The money began to pour out on November 16, 1933, to the tune of a deafening hullabaloo. By December 1 more than 1,000,000 were on the CWA [Civil Works Administration] pay roll; by January, 1934, the number reached 4,100,000. Press agents in eight-hour shifts worked day and night to tell a panting country what it was all about. The Depression, it was explained, was being given a series of adroit and fatal blows, above, below and athwart the belt. In six months there would be no more unemployment, the wheels of industry would be spinning, and the More Abundant Life would be on us. Brains had at last conquered the fear of fear.

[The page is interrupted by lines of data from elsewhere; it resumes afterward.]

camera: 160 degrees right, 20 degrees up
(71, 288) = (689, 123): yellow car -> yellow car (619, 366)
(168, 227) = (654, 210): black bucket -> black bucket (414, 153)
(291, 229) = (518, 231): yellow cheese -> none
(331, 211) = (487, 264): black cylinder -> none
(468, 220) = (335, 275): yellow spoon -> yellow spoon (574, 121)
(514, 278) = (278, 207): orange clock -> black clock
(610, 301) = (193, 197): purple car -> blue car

What actually happened belongs to history. By the opening of Spring [Harry] Hopkins had got rid of his billion, and the whole thing had blown up with a bang. More people were out of work than ever before. The wheels of industry resolutely refused to spin. The More Abundant Life continued to linger over the sky line. There ensued a pause for taking breath, and then another stupendous assault was launched upon the taxpayer. This time the amount demanded was $4,880,000,000. It is now in hand, and plans are under way to lay it out where it will do the most good in next year’s campaign.
Go back to the clippings and read them again. Consider well what they say. Four preposterous nonentities, all of them professional uplifters, returning from a junket at the taxpayer’s expense, sit in a smoking car munching peanuts and talking shop. Their sole business in life is spending other people’s money. In the past they have always had to put in four-fifths of their time cadging it, but now the New Deal has admitted them to the vaults of the public treasury, and just beyond the public treasury, shackled in a gigantic lemon-squeezer worked by steam, groans the taxpayer. They feel their oats, and are busting with ideals. For them, at least, the More Abundant Life has surely come.

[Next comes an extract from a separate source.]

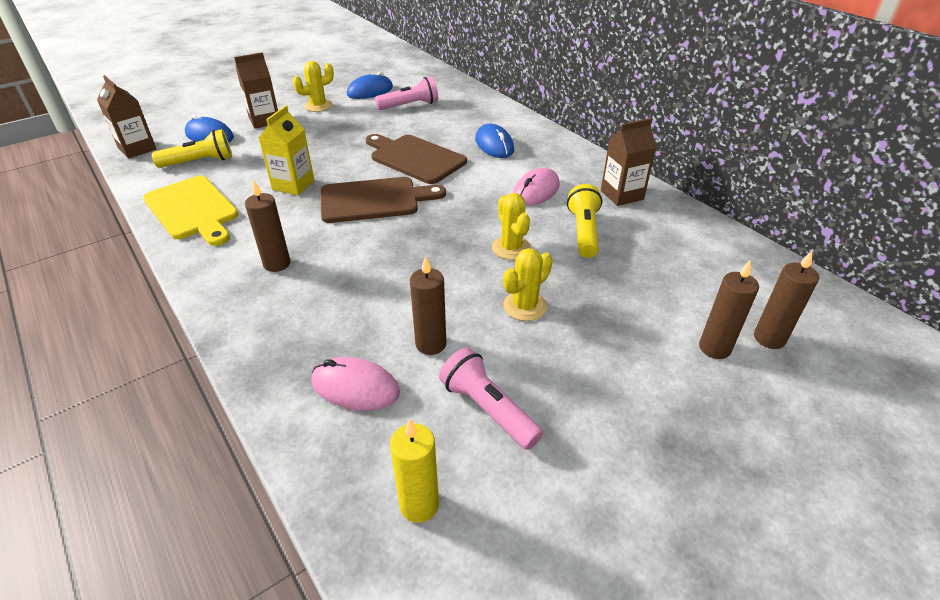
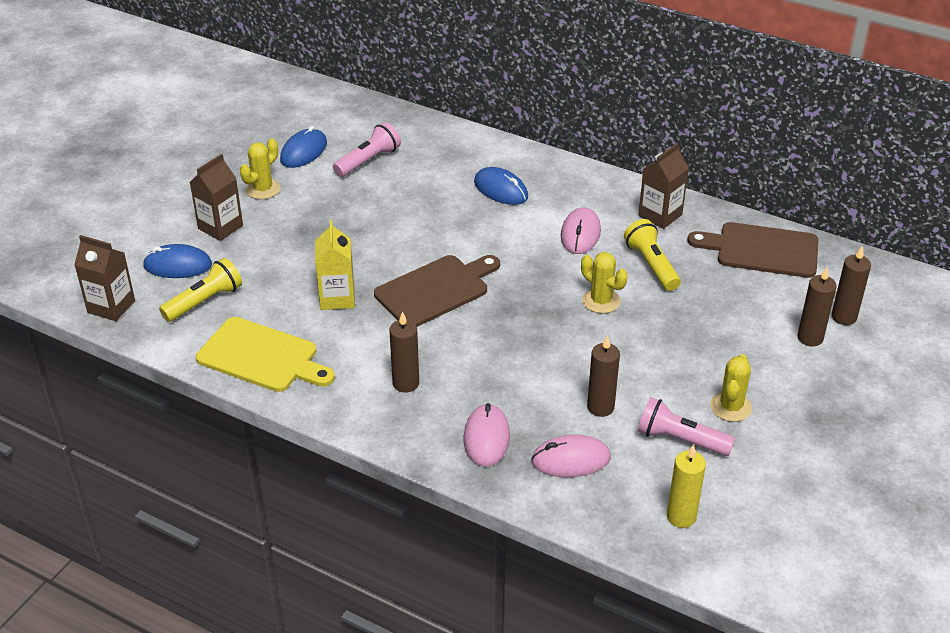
camera: 25 degrees left, 0 degrees up
(296, 335) = (486, 438): none -> pink mouse
(415, 158) = (433, 229): brown cutting board -> brown cutting board (762, 250)
(525, 306) = (650, 351): yellow cactus -> yellow cactus (731, 407)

Suddenly one of them, biting down hard on a peanut, has an inspiration. He leapt to his feet exultant, palpitating like a crusader shinning up the walls of Antioch. How, now, comrade, have you bitten into a worm? Nay, gents, I have thought of a good one, a swell one, the damndest you will ever heard tell of. Why not put everyone to work? Why not shovel it out in a really Large Way. Why higgle and temporize? We won’t be here forever, and when we are gone we’ll be gone a long while.
But the Leader? Wasn’t he babbling again, only the other day, of balancing the budget? Isn’t it a fact that he shows some sign of wobbling of late – that the flop of the NRA [National Recovery Administration] has given him to think? Well, we can only try. We have fetched him before, and maybe we can fetch him again. So the train reaches Washington, the porter gets his tip from the taxpayer’s pocket, and the next day the four brethren meet to figure out the details. But they never get further than a few scratches, for The Leader is in one of his intuitive moods, and his Christian Science smile is in high gear. Say no more, Harry, it is done! The next morning the money begins to gush and billow out of the Treasury. Six months later a billion is gone, and plans are under way to collar five times as much more.
Such is government by the Brain Trust. Such is the fate of the taxpayer under a Planned Economy. Such is the Utopia of Damned Fools.